June 22, 2012
The Instrument and Identity Theft
The bank or the mortgage company considers your signed promissory note as an asset, and once accepted the bank then moves to balance the banks books by putting an equal amount of credits (bookkeeping entry) into your account creating the liability. The bank cannot lend anyone money from its customer’s deposits or from its reserves. Only loan credits can be deposited into an account using fractional banking as licensed by the US Treasury that regulates banking.
When an examiner visits any bank, the examiner first determines the amount of deposits, and then examines the bank’s T-Chart to determine if the bank is within the set lending limit. A bank may issue credits and can never lend money. The credit issuing limit is a multiple of the amount of deposits on the bank’s books.

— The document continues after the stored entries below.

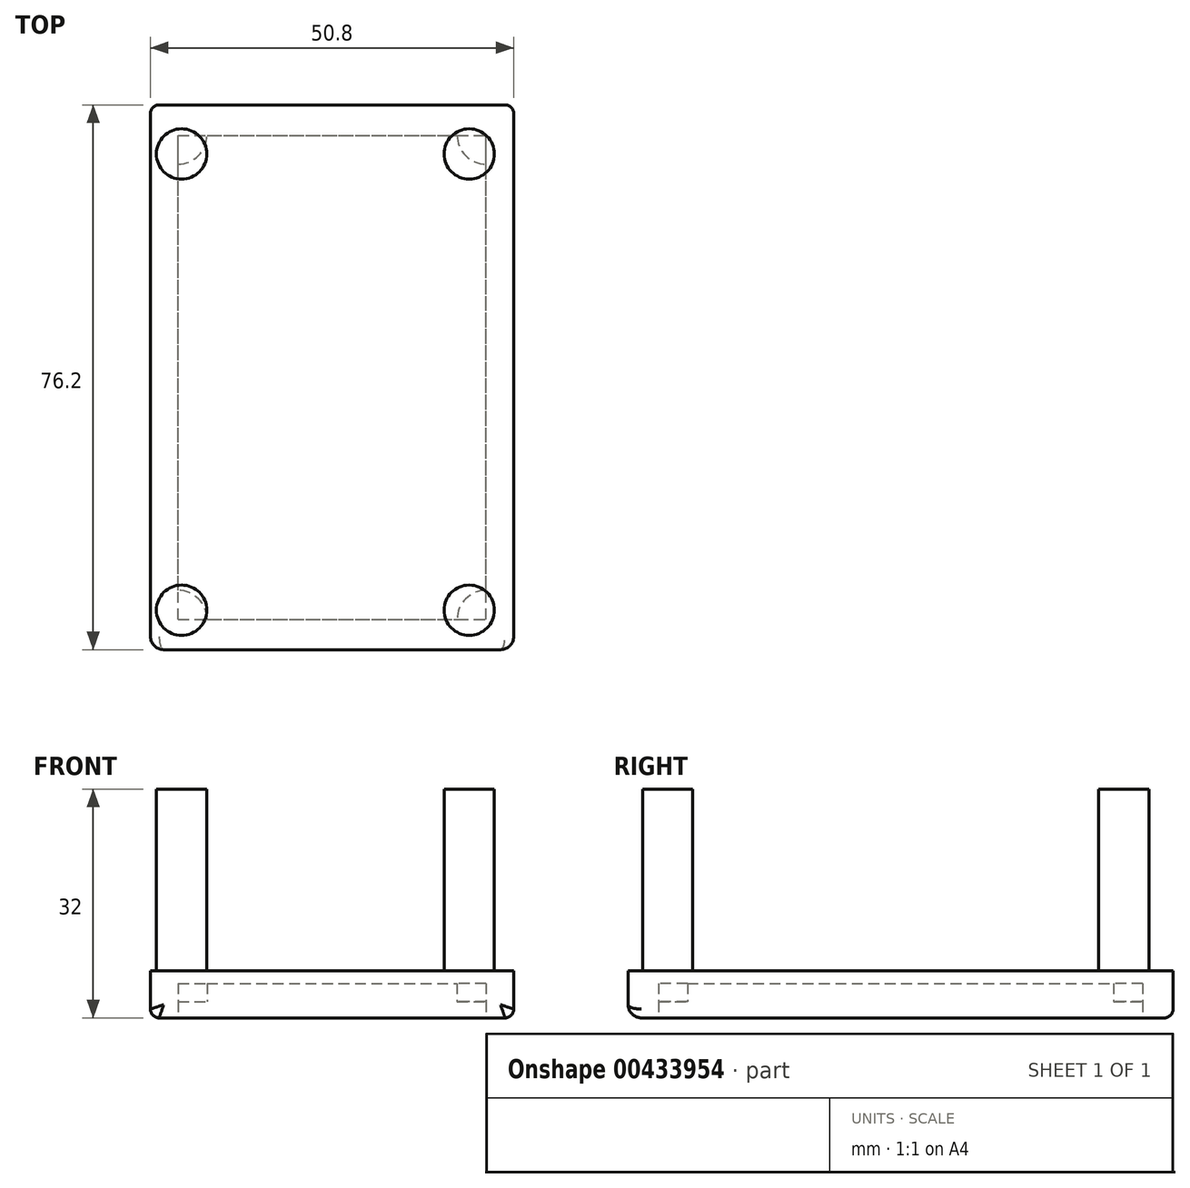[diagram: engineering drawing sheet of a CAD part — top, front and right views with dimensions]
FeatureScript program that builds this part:
annotation { "Feature Type Name" : "Feature", "Feature Type Description" : "" }
export const myFeature = defineFeature(function(context is Context, id is Id, definition is map)
    precondition{}
    {
        {
            var Q0;
            Q0=qCreatedBy(makeId("Top.planeOp"),FACE);
            var sketch = newSketch(context, id + "F0", { "sketchPlane" : qUnion([Q0])});
            skLineSegment(sketch, "E0.bottom", {"start": v(25.4, 38.1) * mm, "end": v(-25.4, 38.1) * mm});
            skLineSegment(sketch, "E0.top", {"start": v(25.4, -38.1) * mm, "end": v(-25.4, -38.1) * mm});
            skLineSegment(sketch, "E0.left", {"start": v(25.4, 38.1) * mm, "end": v(25.4, -38.1) * mm});
            skLineSegment(sketch, "E0.right", {"start": v(-25.4, 38.1) * mm, "end": v(-25.4, -38.1) * mm});
            skPoint(sketch, "E0.middle", {"position": v(0, 0) * mm});
            skSolve(sketch);
        }
        {
            var Q0;
            Q0=makeQuery(id+"F0.imprint","IMPRINT",FACE,{"disambiguationData":[TD([[makeQuery(id+"F0.imprint","IMPRINT",EDGE,{"derivedFrom":sQuery(id+"F0.wireOp",EDGE,"E0.bottom")}),1.0]])]});
            extrude(context, id + "F1", {"entities" : qUnion([Q0]), "depth" : 6.6 * mm});
        }
        {
            var Q0;
            Q0=makeQuery(id+"F1.opExtrude","CAP_FACE",FACE,{"disambiguationData":[OSD([sQuery(id+"F0.wireOp",EDGE,"E0.bottom"),sQuery(id+"F0.wireOp",EDGE,"E0.top"),sQuery(id+"F0.wireOp",EDGE,"E0.left"),sQuery(id+"F0.wireOp",EDGE,"E0.right")])],"isStart":false});
            var sketch = newSketch(context, id + "F2", { "sketchPlane" : qUnion([Q0])});
            skCircle(sketch, "E1", {"center": v(-21.04, 31.23) * mm, "radius": 3.52 * mm});
            skCircle(sketch, "E2", {"center": v(19.18, 31.23) * mm, "radius": 3.52 * mm});
            skCircle(sketch, "E3", {"center": v(19.18, -32.58) * mm, "radius": 3.52 * mm});
            skCircle(sketch, "E4", {"center": v(-21.04, -32.58) * mm, "radius": 3.52 * mm});
            skSolve(sketch);
        }
        {
            var Q0;
            Q0 = qSketchRegion(id + "F2", true);
            extrude(context, id + "F3", {"entities" : qUnion([Q0]), "operationType" : NewBodyOperationType.ADD, "depth" : 25.4 * mm});
        }
        {
            var Q0;
            Q0=makeQuery(id+"F1.opExtrude","CAP_EDGE",EDGE,{"disambiguationData":[OSD([sQuery(id+"F0.wireOp",EDGE,"E0.right")])],"isStart":true});
            fillet(context, id + "F4", {"entities" : qUnion([Q0]), "radius" : 1.23 * mm, "tangentPropagation" : true, "allowEdgeOverflow" : false});
        }
        {
            var Q0;
            Q0=makeQuery(id+"F1.opExtrude","CAP_EDGE",EDGE,{"disambiguationData":[OSD([sQuery(id+"F0.wireOp",EDGE,"E0.left")])],"isStart":true});
            fillet(context, id + "F5", {"entities" : qUnion([Q0]), "radius" : 1.23 * mm, "tangentPropagation" : true, "allowEdgeOverflow" : false});
        }
        {
            var Q0;
            Q0=makeQuery(id+"F1.opExtrude","CAP_EDGE",EDGE,{"disambiguationData":[OSD([sQuery(id+"F0.wireOp",EDGE,"E0.bottom")])],"isStart":true});
            fillet(context, id + "F6", {"entities" : qUnion([Q0]), "radius" : 1.23 * mm, "tangentPropagation" : true, "allowEdgeOverflow" : false});
        }
        {
            var Q0;
            Q0=makeQuery(id+"F1.opExtrude","CAP_EDGE",EDGE,{"disambiguationData":[OSD([sQuery(id+"F0.wireOp",EDGE,"E0.top")])],"isStart":true});
            fillet(context, id + "F7", {"entities" : qUnion([Q0]), "radius" : 1.84 * mm, "tangentPropagation" : true, "allowEdgeOverflow" : false});
        }
        {
            var Q0;
            Q0=makeQuery(id+"F1.opExtrude","CAP_FACE",FACE,{"disambiguationData":[OSD([sQuery(id+"F0.wireOp",EDGE,"E0.bottom"),sQuery(id+"F0.wireOp",EDGE,"E0.top"),sQuery(id+"F0.wireOp",EDGE,"E0.left"),sQuery(id+"F0.wireOp",EDGE,"E0.right")])],"isStart":true});
            var sketch = newSketch(context, id + "F8", { "sketchPlane" : qUnion([Q0])});
            skLineSegment(sketch, "E5.bottom", {"start": v(-21.53, 33.85) * mm, "end": v(21.53, 33.85) * mm});
            skLineSegment(sketch, "E5.top", {"start": v(-21.53, -33.85) * mm, "end": v(21.53, -33.85) * mm});
            skLineSegment(sketch, "E5.left", {"start": v(-21.53, 33.85) * mm, "end": v(-21.53, -33.85) * mm});
            skLineSegment(sketch, "E5.right", {"start": v(21.53, 33.85) * mm, "end": v(21.53, -33.85) * mm});
            skPoint(sketch, "E5.middle", {"position": v(0, 0) * mm});
            skSolve(sketch);
        }
        {
            var Q0;
            Q0 = qSketchRegion(id + "F8", true);
            extrude(context, id + "F9", {"entities" : qUnion([Q0]), "operationType" : NewBodyOperationType.REMOVE, "oppositeDirection" : true, "depth" : 2.3 * mm});
        }
        {
            var Q0;
            Q0=makeQuery(id+"F9.boolean.opBoolean","COPY",FACE,{"derivedFrom":makeQuery(id+"F9.opExtrude","CAP_FACE",FACE,{"disambiguationData":[OSD([sQuery(id+"F8.wireOp",EDGE,"E5.bottom"),sQuery(id+"F8.wireOp",EDGE,"E5.top"),sQuery(id+"F8.wireOp",EDGE,"E5.left"),sQuery(id+"F8.wireOp",EDGE,"E5.right")])],"isStart":false})});
            var sketch = newSketch(context, id + "F10", { "sketchPlane" : qUnion([Q0])});
            skArc(sketch, "E6", {"start": v(-17.5, 33.85) * mm, "mid": v(-18.68, 31) * mm, "end": v(-21.53, 29.81) * mm});
            skArc(sketch, "E7", {"start": v(21.53, 29.81) * mm, "mid": v(18.68, 31) * mm, "end": v(17.5, 33.85) * mm});
            skArc(sketch, "E8", {"start": v(17.5, -33.85) * mm, "mid": v(18.68, -31) * mm, "end": v(21.53, -29.81) * mm});
            skArc(sketch, "E9", {"start": v(-21.53, -29.81) * mm, "mid": v(-18.68, -31) * mm, "end": v(-17.5, -33.85) * mm});
            skSolve(sketch);
        }
        {
            var Q0;
            {var subQ0=sQuery(id+"F10.wireOp",EDGE,"E6");Q0=makeQuery(id+"F10.imprint","IMPRINT",FACE,{"disambiguationData":[TD([[makeQuery(id+"F10.imprint","IMPRINT",EDGE,{"derivedFrom":subQ0}),-1.0]])]});}
            extrude(context, id + "F11", {"entities" : qUnion([Q0]), "operationType" : NewBodyOperationType.REMOVE, "oppositeDirection" : true, "depth" : 2.54 * mm});
        }
        {
            var Q0;
            {var subQ0=sQuery(id+"F10.wireOp",EDGE,"E7");Q0=makeQuery(id+"F10.imprint","IMPRINT",FACE,{"disambiguationData":[TD([[makeQuery(id+"F10.imprint","IMPRINT",EDGE,{"derivedFrom":subQ0}),-1.0]])]});}
            var Q1;
            Q1=sQuery(id+"F10.wireOp",EDGE,"E7");
            extrude(context, id + "F12", {"entities" : qUnion([Q0]), "operationType" : NewBodyOperationType.REMOVE, "surfaceEntities" : qUnion([Q1]), "oppositeDirection" : true, "depth" : 2.54 * mm});
        }
        {
            var Q0;
            {var subQ0=sQuery(id+"F10.wireOp",EDGE,"E9");Q0=makeQuery(id+"F10.imprint","IMPRINT",FACE,{"disambiguationData":[TD([[makeQuery(id+"F10.imprint","IMPRINT",EDGE,{"derivedFrom":subQ0}),-1.0]])]});}
            extrude(context, id + "F13", {"entities" : qUnion([Q0]), "operationType" : NewBodyOperationType.REMOVE, "oppositeDirection" : true, "depth" : 2.54 * mm});
        }
        {
            var Q0;
            {var subQ0=sQuery(id+"F10.wireOp",EDGE,"E8");Q0=makeQuery(id+"F10.imprint","IMPRINT",FACE,{"disambiguationData":[TD([[makeQuery(id+"F10.imprint","IMPRINT",EDGE,{"derivedFrom":subQ0}),-1.0]])]});}
            extrude(context, id + "F14", {"entities" : qUnion([Q0]), "operationType" : NewBodyOperationType.REMOVE, "oppositeDirection" : true, "depth" : 2.54 * mm});
        }
    });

The promissory note outlines the required number of Federal Reserve Notes earned by the borrower’s labor that must be returned to the bank in order to satisfy the conditions of the promissory note. The amount and length of time for the return of Federal Reserve notes as satisfaction of the note requirements are outlined in the document itself. Once the note is paid in full within the timeframe as outlined in the note itself, then the bank must surrender the note as paid in full, and must release any notice of lien as recorded at the courthouse, collateral used for liquidation in the event that the terms and conditions of the note are not satisfied exactly.